I have to-you see, I still believe that our churches have a mission to free human spirits. I can't get it out of my system. That's the way my brother and I were brought up. Back in the late '20s my dad had a job working for an organization now defunct called the Unitarian Layman's League, and after the First World War, they set up a program using the media available then to send first a Catholic Priest, who became a Unitarian, Father Sullivan, and then dad inherited his job when Mr. Sullivan's health wore out.

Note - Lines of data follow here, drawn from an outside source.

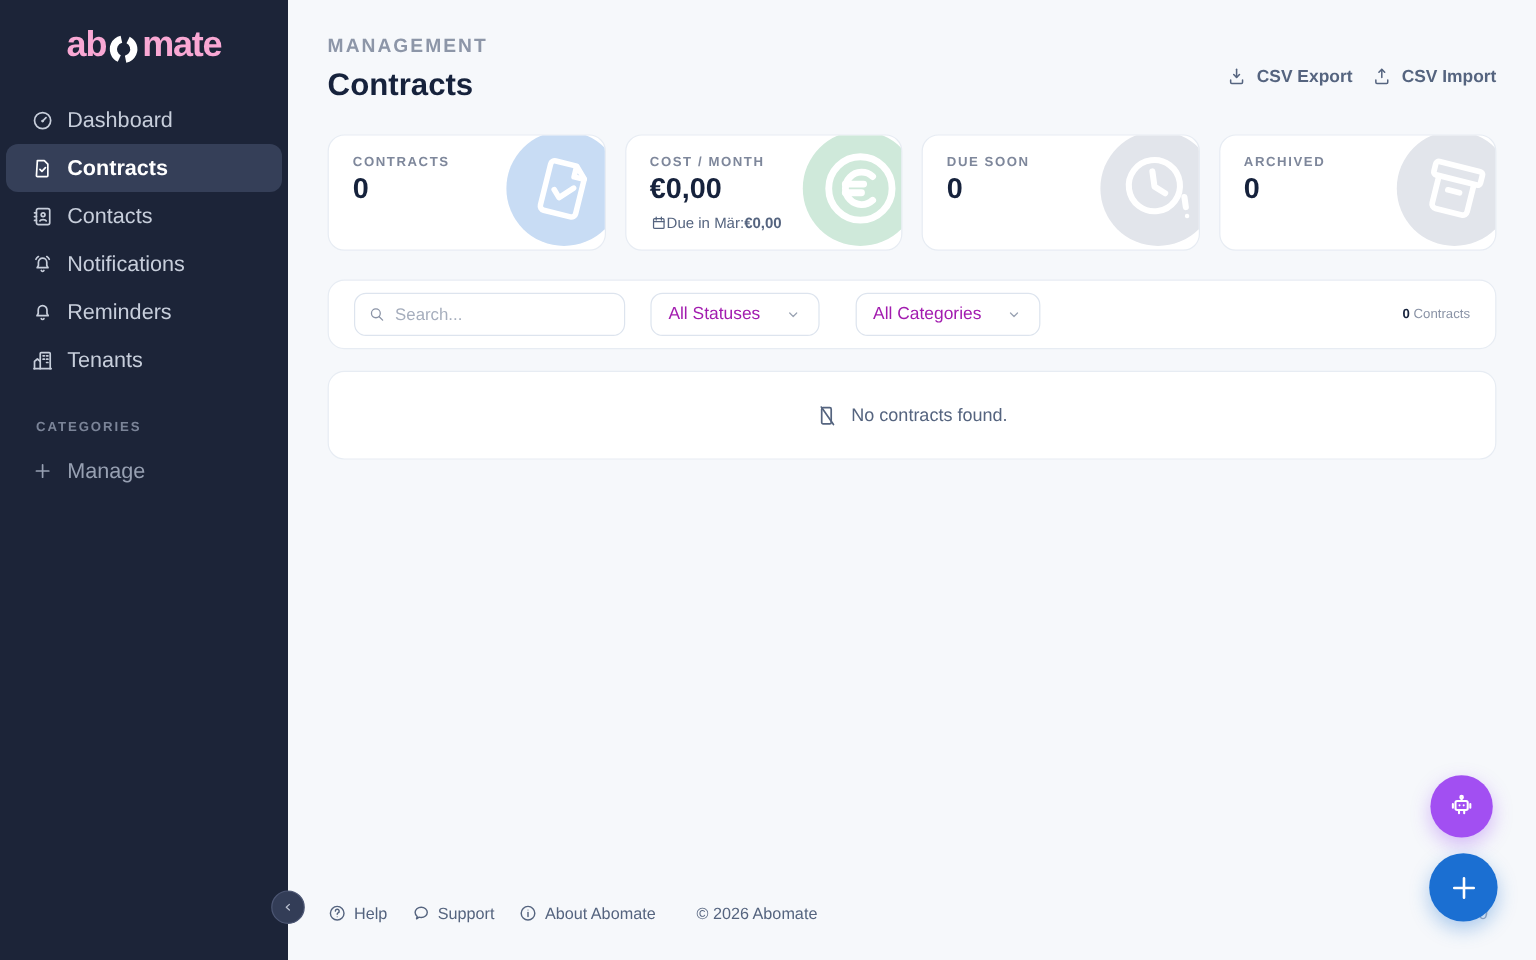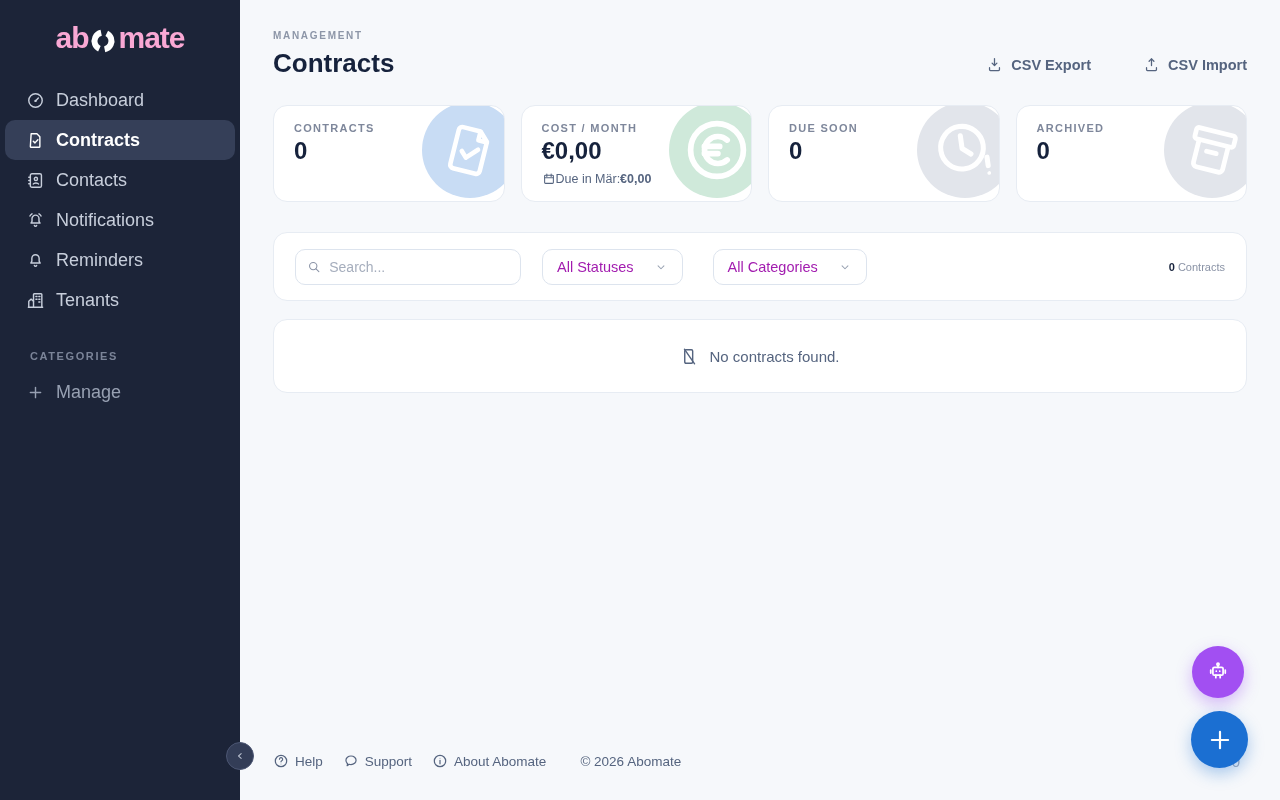--- a/index.html
+++ b/index.html
@@ -43,7 +43,7 @@
 
   .content { flex:1; padding:30px 33px 0; position:relative; }
   .page-head { display:flex; justify-content:space-between; align-items:flex-end; }
-  .eyebrow { font-size:10px; font-weight:700; letter-spacing:1.7px; color:#8d96a8; }
+  .eyebrow { font-size:16px; font-weight:700; letter-spacing:1.7px; color:#8d96a8; }
   .page-title { font-size:26px; font-weight:800; color:#16223c; margin-top:7px; }
   .csv-actions { display:flex; gap:52px; align-items:center; margin-bottom:6px; }
   .csv-btn { display:flex; align-items:center; gap:8px; color:#55647f; font-size:14.5px; font-weight:600; cursor:pointer; }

And dad would travel by train because airplane traffic wasn't there, and cover the length and breadth of this land and Canada, speaking in Unitarian and Universalist Churches. He would go for a week at a time, Monday through Friday and then on Sunday he would speak and then go onto the next time, and there was an advance man who went ahead and arranged other speaking engagements for Rotaries and Kiwannis Clubs and the like.

And he was at it until the Depression came and wiped out the funding. Some day I'll tell you that story. I'm not going to-I'm ending now. But the old man set a pace for his sons to follow, and I'll tell you parenthetically, I'm in counseling right now dealing with issues with my father. I don't know if you've seen the book, fellows, called I Don't Want to Talk About It, but it's a gem, and if you have any feelings towards your father, get hold of a copy of it. I'm in a men's group in the Hills reading this book and sharing the trip laid on us. And I don't know what would have happened if I had read the book before I entered the ministry. It was only published two years ago.

So just let me remind you again that this church was here for you when you first walked in the door. The chances are you didn't know what to expect. Indeed you may have had some fear. Were you wondering just how strange these UU people might be? Well, now you know what we're like. Now you know what you're like. Now you know you're part of the family and I'm glad you're going to help bring what happened for you, may happen for others.

What you do here together is really very much needed. Actually, it is very much needed for our whole planet, and I trust also that you know, as well as I, that in doing it, in being entrepreneurs together, it can be a lot of fun.